# streitfrage mit der prebyte media gmbh



## maintown12 (8 April 2009)

hallo zusammen!


ich habe mich vor jahren mal bei der seite flirt fever, deren betreiber die prebyte media gmbh ist, angemeldet, die kostenpflichtige nachrichtenfunktion jedoch nicht aktiviert, bis vor ca. 4 wochen =).

mir war klar (auch wenn es vielleicht nicht unbedingt sofort ersichtlich ist) das sich das 14 tägige testabo für 1,99 bei nicht widerspruch um 3 monate verlängert. hab mich nur ganz kurz eingeloggt um meine 300 nachrichtien zu checken (jaja das ego^^) dummerweise waren 95% davon bereits vom system gelöscht da fake/spam die restlichen paar kamen mir sehr strange vor, mit irgendwelche handynr. klang für mich alles sehr nach standartmails. also hab ich noch am selben tag widersprochen.


das problem dabei ist, das die prebyte media gmbh (betreiber von ff) mein widerspruch nicht anerkennt, da

Auszug der AGBs
11.3 Das Widerrufsrecht des Nutzers erlischt vorzeitig, wenn die Prebyte Media GmbH mit der Ausführung der Leistungen mit ausdrücklicher Zustimmung des Nutzers vor Ende der Widerrufsfrist begonnen hat, oder der Nutzer diese selbst veranlasst hat (z.B. durch Download etc.).

ich hatte mir die agbs diesmal, sogar (was ich eigentlich nie mache) angeguckt, aber mir ist dieser punkt nicht ins auge gefallen.

wie bereits erwähnt habe ich mich kurz eingeloggt die nachrichten gechekt und sofort (etwa 2 minuten später) den widerspruch abgeschickt. mir war zu diesem zeitpunkt nicht klar, dass ein betrachten der nachrichten eine veranlassung darstellt und somit die chance auf jeglichen widerspruch (zumindest nach den agbs) zunichte macht. auch wurde ich zu keiner zeit auf den widerspruch hingewiesen ausser per häckhen (anerkennung der agbs und widerspruchsbedingungen...). 

mir wurde geld vom konto abgezogen (69 euro) welches ich mir sofort rückerstatten ließ. mittlerweile summiert sich der zu bezahlende betrag auf 120 euro eppes, per mahnschreiben der anwaltskanzelei [.......] (inkasso).
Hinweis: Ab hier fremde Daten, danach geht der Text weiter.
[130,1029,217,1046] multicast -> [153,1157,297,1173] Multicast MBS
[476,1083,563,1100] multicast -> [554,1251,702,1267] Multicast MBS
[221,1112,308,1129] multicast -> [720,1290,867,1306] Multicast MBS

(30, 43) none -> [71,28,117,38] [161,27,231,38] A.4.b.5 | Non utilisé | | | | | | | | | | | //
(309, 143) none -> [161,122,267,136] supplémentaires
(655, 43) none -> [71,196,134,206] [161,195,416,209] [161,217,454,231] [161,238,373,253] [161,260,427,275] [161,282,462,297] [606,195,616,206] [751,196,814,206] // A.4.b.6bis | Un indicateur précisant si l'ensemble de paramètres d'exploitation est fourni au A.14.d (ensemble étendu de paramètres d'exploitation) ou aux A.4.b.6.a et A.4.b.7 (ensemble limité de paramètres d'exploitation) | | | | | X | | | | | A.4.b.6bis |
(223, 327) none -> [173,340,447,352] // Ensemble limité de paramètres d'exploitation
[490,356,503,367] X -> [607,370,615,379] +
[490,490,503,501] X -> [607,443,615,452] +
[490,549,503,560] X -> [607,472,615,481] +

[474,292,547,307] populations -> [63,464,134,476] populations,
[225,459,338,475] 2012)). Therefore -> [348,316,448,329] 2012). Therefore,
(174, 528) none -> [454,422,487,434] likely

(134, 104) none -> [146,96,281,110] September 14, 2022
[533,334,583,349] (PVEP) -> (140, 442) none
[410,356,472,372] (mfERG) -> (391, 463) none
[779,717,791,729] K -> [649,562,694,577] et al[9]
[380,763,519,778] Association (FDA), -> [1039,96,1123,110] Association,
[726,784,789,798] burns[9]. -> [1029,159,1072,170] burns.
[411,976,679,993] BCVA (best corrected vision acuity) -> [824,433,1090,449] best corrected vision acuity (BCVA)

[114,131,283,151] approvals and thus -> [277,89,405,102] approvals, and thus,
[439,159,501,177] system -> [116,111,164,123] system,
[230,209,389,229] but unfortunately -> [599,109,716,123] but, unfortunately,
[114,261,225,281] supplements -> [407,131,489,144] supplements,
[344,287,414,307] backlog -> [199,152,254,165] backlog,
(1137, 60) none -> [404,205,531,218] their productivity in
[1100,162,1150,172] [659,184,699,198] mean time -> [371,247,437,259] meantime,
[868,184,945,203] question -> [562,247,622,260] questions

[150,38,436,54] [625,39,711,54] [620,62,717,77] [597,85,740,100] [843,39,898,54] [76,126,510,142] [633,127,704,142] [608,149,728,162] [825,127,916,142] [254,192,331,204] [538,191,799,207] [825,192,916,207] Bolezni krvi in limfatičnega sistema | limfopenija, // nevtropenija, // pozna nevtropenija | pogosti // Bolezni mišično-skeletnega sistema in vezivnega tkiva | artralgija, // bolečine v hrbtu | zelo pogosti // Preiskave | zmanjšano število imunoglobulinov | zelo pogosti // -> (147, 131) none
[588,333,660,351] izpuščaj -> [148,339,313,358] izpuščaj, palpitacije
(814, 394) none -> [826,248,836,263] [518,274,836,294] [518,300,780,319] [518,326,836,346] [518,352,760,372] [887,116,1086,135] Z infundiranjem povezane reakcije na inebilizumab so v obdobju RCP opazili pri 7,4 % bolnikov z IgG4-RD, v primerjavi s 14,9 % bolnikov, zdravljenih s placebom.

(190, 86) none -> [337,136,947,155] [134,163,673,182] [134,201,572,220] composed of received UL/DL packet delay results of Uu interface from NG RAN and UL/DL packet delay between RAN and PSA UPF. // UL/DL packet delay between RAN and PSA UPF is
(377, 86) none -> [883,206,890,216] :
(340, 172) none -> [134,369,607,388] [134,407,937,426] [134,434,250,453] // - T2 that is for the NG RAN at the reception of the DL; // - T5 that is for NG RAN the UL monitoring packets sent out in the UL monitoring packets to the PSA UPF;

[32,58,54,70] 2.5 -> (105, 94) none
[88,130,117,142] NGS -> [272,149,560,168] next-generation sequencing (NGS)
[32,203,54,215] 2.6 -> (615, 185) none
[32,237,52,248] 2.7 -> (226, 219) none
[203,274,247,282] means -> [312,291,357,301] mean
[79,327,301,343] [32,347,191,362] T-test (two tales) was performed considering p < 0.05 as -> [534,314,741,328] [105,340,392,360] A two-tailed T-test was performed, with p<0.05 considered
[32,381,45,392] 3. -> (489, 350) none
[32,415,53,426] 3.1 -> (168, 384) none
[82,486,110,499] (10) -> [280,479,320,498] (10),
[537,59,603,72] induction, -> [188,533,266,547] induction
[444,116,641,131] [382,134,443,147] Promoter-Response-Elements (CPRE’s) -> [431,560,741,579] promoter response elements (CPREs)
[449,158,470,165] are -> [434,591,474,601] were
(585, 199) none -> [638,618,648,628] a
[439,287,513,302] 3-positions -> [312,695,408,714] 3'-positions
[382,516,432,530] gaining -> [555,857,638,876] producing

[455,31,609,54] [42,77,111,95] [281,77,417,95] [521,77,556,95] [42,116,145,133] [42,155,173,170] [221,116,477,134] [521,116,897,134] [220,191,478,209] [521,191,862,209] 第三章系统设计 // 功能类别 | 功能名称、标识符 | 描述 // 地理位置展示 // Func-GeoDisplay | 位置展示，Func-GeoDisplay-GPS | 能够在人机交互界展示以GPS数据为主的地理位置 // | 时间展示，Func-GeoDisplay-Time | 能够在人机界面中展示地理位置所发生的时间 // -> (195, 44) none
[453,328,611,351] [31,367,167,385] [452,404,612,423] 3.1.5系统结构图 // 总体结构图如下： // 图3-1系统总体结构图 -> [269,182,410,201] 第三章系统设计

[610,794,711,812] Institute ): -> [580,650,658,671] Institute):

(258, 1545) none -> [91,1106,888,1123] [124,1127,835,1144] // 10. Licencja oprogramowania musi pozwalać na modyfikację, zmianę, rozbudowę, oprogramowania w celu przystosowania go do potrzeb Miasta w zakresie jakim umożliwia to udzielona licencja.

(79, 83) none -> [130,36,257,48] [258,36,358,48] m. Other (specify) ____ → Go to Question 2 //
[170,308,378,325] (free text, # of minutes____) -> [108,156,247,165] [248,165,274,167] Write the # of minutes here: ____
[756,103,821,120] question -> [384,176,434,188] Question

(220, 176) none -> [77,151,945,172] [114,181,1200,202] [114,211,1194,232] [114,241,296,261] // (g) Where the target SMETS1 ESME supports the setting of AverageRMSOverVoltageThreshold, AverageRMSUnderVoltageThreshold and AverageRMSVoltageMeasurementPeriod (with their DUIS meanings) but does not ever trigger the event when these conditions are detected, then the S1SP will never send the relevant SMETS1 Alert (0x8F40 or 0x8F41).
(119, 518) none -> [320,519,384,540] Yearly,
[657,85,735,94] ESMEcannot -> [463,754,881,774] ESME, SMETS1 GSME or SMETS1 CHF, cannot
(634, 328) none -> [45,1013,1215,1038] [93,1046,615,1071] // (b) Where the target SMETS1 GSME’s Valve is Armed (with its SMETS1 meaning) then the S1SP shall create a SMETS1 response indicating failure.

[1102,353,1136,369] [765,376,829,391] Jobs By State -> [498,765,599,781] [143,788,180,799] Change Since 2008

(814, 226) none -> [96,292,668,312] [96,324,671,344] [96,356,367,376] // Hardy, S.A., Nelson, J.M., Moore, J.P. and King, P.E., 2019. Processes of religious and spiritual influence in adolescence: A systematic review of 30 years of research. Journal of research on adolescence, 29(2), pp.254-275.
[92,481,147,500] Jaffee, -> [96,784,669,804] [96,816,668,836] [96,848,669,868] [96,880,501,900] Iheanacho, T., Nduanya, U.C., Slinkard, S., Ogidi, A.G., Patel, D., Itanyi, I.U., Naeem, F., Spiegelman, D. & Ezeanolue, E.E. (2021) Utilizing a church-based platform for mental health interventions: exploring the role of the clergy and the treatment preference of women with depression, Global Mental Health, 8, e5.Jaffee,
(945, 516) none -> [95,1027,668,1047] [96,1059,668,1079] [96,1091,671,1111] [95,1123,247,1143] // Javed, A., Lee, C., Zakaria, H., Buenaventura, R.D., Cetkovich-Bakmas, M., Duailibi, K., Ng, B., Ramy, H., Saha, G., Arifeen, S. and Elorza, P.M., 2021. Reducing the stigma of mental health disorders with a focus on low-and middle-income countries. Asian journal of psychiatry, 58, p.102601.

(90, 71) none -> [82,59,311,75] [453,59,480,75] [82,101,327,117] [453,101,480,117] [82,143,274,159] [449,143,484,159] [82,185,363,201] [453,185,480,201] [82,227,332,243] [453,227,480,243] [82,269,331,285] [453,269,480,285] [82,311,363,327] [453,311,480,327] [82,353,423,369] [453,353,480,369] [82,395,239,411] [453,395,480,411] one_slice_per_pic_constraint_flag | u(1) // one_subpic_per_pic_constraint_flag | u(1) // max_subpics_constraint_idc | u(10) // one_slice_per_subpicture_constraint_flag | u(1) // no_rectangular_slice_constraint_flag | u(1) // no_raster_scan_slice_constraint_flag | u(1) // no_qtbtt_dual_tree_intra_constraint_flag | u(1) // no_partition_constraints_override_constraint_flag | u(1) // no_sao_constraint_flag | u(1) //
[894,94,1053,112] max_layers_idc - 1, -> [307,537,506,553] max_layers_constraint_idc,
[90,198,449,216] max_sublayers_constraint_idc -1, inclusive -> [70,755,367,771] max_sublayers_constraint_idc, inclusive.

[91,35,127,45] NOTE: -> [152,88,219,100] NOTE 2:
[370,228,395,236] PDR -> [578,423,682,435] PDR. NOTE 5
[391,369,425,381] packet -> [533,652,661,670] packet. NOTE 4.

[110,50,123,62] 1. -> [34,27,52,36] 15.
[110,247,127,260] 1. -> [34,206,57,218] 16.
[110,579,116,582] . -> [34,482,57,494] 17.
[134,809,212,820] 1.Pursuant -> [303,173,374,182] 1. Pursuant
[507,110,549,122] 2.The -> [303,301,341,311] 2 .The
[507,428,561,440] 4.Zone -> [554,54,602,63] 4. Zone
hier noch ne jpg von der freischaltungsmaske, unten ist im "kleingedruckten" der vermerk zu finden, dass sich das abo verlängert, in wieweit das rechtskräftig ist kA

es würde mich auch sehr interessieren ob es denn so einfach möglich ist, das widerrufsrecht zu widerrufen *G* indem man es an die nutzung von leistungen z.b. downloads (was definitiv das lesen einer nachricht ist, so wie einfach ALLES andere im internet, sogar das simple einloggen,... wirklich sehr clever von flirtfever, hehe..) knüpft. und ob dies so einfach geschehen kann indem es "nur" in den agbs steht.

was meint ihr dazu? könnt ihr mir weiterhelfen? wäre super! =)

p.s. anwaltsschreiben, folgte auch ne anwaltsemail inder er mir allen ernstes ne ratenzahlung angeboten hat, außerdem droht er mit gerichtlichen schritten...

mfg


----------



## webwatcher (8 April 2009)

*AW: streitfrage mit der prebyte media gmbh*

Das vorherige Posting wurde an diesen Thread angehängt 
http://forum.computerbetrug.de/allg...er-bucht-einfach-bei-mir-ab-2.html#post276469
Dieses Unterforum ist weder für Einzelfragen noch für persönliche Rechtsberatung zuständig

weitere Postings  zu dem Thema in diesem Forum werden gelöscht


----------